↑ Return to Volunteer Measurement

About Volunteer Measurement

THE JOHNS HOPKINS VOLUNTEER MEASUREMENT PROJECT seeks to boost our understanding of the true size and scope of volunteer activity around the world by improving the measurement of volunteer work in the official economic statistics. Collecting accurate, comparable data will allow policy makers, volunteer advocates, and nonprofit organizations to establish the effective and enabling environment needed to ensure that this crucial renewable resource is cultivated and nurtured.
 
Building on the Center’s Comparative Nonprofit Sector and UN Handbook projects, we estimate that 971 million people engage in volunteer work in a typical year, contributing US$1.348 trillion to the global economy.
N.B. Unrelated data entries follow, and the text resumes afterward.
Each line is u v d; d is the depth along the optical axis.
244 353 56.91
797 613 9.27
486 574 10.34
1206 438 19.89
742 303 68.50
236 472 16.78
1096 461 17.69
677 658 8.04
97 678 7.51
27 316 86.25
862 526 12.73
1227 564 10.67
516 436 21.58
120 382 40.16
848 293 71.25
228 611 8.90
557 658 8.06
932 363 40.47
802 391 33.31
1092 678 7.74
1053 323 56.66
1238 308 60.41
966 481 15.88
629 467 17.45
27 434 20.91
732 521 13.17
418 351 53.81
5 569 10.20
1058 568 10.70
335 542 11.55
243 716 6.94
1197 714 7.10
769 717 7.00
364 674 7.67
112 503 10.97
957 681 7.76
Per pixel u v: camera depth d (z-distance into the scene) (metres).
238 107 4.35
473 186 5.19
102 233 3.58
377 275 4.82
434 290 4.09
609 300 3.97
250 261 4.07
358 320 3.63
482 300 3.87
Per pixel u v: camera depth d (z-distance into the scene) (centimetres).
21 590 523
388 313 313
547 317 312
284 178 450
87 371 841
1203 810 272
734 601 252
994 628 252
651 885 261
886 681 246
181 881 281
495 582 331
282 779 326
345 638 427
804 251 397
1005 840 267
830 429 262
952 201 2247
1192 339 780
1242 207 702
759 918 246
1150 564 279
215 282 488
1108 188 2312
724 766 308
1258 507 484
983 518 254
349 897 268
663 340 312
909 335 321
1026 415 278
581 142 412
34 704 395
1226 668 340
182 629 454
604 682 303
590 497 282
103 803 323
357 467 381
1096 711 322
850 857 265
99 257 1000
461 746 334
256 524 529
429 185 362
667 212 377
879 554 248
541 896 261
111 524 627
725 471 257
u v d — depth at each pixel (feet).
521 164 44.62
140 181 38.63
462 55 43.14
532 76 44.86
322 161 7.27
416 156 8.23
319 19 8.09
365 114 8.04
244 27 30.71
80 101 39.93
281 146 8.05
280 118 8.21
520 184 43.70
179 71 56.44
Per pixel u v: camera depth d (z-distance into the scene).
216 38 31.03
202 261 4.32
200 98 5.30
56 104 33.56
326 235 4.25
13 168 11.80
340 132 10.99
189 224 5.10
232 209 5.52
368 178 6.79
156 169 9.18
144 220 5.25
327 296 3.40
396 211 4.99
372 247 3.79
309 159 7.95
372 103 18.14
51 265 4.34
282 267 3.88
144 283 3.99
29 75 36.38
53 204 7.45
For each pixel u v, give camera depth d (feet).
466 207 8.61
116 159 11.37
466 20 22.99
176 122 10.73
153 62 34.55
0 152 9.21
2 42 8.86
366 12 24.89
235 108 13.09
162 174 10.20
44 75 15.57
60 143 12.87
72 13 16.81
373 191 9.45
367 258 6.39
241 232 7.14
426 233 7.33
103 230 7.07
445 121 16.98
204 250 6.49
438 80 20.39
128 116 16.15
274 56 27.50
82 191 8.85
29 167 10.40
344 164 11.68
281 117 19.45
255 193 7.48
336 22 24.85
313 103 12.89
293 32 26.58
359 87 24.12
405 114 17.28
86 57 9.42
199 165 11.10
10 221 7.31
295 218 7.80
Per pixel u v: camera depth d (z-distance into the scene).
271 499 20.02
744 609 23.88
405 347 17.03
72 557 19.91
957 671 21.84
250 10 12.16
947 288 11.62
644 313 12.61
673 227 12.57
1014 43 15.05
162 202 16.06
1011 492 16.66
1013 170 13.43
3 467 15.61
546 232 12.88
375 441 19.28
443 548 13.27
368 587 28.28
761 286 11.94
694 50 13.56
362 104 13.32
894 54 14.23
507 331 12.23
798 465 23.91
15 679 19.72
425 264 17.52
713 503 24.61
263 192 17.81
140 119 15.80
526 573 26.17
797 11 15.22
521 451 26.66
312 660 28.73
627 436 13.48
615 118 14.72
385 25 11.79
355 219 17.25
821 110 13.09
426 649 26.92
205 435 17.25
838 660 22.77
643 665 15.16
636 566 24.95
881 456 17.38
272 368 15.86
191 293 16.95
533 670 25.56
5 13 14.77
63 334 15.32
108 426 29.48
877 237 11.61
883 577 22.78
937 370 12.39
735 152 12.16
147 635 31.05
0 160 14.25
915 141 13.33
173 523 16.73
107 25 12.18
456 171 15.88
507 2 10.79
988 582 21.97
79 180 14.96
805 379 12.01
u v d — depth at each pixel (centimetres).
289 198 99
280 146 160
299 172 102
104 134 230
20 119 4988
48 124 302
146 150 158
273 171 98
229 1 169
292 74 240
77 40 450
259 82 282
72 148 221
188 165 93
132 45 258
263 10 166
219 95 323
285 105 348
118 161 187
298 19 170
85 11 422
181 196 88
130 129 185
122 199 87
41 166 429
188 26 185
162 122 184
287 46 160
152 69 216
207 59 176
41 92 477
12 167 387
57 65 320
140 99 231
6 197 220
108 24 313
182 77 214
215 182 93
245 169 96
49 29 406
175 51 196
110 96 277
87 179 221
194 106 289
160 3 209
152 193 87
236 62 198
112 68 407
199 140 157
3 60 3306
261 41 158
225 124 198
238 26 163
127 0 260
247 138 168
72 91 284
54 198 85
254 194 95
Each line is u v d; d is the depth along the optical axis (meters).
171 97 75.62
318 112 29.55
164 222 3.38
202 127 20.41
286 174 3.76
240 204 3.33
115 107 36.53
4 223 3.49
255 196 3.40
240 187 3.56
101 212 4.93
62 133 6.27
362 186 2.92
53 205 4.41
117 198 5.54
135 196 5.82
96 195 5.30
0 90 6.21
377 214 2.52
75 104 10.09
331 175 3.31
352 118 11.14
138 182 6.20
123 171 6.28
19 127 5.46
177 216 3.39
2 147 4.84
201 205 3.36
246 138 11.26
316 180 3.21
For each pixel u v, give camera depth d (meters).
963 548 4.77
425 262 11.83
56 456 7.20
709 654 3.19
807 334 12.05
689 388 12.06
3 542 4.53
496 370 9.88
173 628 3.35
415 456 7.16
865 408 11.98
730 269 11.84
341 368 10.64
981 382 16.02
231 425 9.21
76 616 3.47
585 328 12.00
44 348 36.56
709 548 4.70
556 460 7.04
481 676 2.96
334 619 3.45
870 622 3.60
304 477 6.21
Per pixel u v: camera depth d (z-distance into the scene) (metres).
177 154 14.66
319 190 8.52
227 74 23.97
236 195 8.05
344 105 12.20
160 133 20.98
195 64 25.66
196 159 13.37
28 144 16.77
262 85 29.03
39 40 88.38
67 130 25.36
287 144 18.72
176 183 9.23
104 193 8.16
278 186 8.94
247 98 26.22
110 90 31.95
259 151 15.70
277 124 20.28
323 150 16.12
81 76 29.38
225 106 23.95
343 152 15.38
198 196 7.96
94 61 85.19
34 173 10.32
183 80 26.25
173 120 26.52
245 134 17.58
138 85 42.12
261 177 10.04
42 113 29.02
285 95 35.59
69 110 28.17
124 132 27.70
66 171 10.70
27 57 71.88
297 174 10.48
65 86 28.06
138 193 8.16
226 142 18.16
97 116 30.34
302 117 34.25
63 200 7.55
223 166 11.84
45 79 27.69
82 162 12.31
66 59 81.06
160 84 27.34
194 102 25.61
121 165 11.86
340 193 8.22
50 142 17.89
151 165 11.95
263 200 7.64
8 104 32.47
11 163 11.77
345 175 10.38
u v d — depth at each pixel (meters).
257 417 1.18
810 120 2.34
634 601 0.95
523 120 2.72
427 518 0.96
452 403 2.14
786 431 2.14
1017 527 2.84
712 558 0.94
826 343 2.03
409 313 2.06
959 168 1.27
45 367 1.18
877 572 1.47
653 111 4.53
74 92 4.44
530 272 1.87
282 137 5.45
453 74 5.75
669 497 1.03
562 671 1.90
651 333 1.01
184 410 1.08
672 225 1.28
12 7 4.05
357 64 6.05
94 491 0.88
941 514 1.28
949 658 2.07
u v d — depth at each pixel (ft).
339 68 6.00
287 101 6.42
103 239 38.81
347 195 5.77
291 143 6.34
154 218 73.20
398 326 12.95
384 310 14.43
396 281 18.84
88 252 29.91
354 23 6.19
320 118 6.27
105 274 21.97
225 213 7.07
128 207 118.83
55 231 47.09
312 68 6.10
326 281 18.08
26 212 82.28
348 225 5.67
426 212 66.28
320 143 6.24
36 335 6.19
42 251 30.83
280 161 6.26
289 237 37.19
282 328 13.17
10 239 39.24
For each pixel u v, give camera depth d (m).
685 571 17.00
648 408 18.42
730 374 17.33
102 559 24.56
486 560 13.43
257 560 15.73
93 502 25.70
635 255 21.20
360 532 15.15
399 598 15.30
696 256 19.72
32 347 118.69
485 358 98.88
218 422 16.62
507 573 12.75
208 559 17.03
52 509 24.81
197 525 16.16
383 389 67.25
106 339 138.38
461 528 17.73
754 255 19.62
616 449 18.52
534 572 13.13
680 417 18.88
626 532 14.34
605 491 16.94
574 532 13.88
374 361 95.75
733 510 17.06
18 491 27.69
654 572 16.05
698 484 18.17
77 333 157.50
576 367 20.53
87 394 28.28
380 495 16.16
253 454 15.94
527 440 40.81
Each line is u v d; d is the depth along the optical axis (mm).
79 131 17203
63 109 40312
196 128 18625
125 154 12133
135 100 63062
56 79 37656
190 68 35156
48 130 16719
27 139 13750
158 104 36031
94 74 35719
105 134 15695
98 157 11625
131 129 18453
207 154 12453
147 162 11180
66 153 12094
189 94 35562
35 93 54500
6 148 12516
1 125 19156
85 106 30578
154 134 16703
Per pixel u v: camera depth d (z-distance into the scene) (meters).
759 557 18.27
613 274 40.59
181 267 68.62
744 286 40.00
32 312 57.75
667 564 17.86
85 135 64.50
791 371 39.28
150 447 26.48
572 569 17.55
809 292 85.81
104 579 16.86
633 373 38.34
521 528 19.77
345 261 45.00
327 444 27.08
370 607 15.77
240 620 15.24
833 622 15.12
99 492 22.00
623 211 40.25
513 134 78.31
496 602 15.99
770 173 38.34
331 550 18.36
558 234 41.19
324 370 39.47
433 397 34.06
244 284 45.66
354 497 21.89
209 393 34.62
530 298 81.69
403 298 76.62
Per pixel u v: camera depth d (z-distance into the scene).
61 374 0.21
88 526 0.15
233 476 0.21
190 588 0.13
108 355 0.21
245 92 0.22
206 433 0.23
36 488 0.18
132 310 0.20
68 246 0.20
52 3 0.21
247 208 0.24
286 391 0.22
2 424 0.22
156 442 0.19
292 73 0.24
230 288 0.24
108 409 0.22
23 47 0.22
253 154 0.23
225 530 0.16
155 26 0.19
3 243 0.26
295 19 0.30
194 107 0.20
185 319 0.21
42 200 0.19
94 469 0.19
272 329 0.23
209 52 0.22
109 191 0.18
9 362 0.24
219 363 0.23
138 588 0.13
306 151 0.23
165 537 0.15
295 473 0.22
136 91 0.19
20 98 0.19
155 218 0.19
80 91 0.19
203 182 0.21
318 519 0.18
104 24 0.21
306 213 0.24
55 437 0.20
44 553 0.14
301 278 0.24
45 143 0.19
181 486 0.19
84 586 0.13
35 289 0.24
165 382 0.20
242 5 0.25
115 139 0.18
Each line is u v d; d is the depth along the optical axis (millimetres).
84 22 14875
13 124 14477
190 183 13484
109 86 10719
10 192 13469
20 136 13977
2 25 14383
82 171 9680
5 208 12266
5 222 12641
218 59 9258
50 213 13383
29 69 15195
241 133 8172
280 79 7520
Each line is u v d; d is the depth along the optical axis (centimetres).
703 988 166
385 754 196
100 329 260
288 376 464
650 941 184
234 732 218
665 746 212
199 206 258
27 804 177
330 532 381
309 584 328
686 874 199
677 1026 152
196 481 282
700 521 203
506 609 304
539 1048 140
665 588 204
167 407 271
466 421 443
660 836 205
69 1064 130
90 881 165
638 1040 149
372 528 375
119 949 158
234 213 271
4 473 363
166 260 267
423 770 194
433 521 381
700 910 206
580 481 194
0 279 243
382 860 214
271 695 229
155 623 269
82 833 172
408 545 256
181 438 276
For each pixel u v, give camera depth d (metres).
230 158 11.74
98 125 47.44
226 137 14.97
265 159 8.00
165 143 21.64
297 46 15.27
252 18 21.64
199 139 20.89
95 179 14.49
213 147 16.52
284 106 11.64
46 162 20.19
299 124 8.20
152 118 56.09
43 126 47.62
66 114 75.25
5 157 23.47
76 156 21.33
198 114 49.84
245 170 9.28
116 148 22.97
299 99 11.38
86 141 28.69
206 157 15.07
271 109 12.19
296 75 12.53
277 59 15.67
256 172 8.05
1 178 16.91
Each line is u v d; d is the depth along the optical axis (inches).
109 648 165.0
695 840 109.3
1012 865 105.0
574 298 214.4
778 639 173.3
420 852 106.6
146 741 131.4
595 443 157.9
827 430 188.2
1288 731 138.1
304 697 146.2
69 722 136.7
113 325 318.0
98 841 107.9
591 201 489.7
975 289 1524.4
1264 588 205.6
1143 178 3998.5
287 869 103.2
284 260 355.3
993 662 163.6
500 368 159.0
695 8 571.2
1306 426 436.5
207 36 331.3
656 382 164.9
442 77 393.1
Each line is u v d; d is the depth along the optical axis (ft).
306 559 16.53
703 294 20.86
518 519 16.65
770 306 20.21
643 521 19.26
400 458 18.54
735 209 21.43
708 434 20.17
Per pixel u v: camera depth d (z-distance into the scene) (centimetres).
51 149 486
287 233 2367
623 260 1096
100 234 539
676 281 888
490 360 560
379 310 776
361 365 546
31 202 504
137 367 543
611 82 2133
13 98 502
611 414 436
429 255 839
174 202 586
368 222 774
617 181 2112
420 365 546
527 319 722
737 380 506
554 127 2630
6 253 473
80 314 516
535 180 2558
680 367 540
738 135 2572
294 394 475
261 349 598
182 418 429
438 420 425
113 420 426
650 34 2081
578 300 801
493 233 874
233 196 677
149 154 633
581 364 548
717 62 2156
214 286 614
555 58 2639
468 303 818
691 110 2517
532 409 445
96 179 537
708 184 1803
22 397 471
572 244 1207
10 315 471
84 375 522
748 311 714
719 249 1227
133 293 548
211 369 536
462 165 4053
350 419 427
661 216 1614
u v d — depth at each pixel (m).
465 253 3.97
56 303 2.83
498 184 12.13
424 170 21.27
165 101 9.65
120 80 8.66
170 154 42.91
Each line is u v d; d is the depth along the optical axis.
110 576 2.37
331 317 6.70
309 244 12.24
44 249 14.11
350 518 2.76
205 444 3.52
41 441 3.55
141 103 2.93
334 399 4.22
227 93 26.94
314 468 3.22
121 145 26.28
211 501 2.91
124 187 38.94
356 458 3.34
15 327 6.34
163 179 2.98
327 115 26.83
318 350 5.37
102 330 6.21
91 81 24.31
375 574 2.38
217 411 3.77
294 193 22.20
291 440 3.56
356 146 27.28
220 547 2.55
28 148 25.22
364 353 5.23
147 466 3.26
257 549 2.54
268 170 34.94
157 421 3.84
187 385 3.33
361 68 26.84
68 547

This means that, if the world’s volunteers constituted the population of a country, it would have the second largest adult population in the world, behind only China, and would boast the seventh largest economy.
 
In all but a handful of countries, however, existing information on the extent and character of volunteering is anecdotal in nature or has been collected in ways that does not allow comparison across time or localities. As a result, volunteering remains under-valued and its potentials under-realized. This is the problem which the International Labour Organization (ILO) and the Johns Hopkins Center for Civil Society Studies set out to solve with the development of the ILO Manual on the Measurement of Volunteer Work.
 

The ILO Manual offers the first official, permanent system for the collection of cross-nationally comparable data on volunteering. Developed by the Center in cooperation with the ILO and an international Technical Experts Group, the Manual has been specifically designed to measure the amount and character of volunteering through regular labor force or other household surveys, making it both feasible and affordable to implement regularly. Doing so will:

  • Boost the visibility and credibility of volunteering.
  • Improve the management of volunteering.
  • Assess effectiveness of volunteer promotion efforts.
  • Document the enormous impact of volunteer effort.
  • Promote a more enabling policy environment for volunteering.

 

The remaining challenge. To date, 9 countries (Argentina, Bangladesh, Belgium, Brazil, Hungary, Italy, Norway, Poland, and South Africa) have committed to implementation, but use of the Manual remains optional. Because this tool’s greatest value can be derived through implementation in the largest possible number of countries, the ILO has authorized the Center to launch a global dissemination, technical assistance, and implementation campaign to ensure effective use of the Manual and to create a mechanism to assemble and report the results.
 
To this end, the Center has joined forces with the European Volunteer Centre (CEV) & Centro di Servizio per il Voluntario del Lazio (SPES) to carry out this campaign in Europe, and with the International Association for Volunteer Effort (IAVE) & Global Service Leaders in association with the Meridian International Center to pursue these activities in Asia, Latin America, Africa, and the Middle East.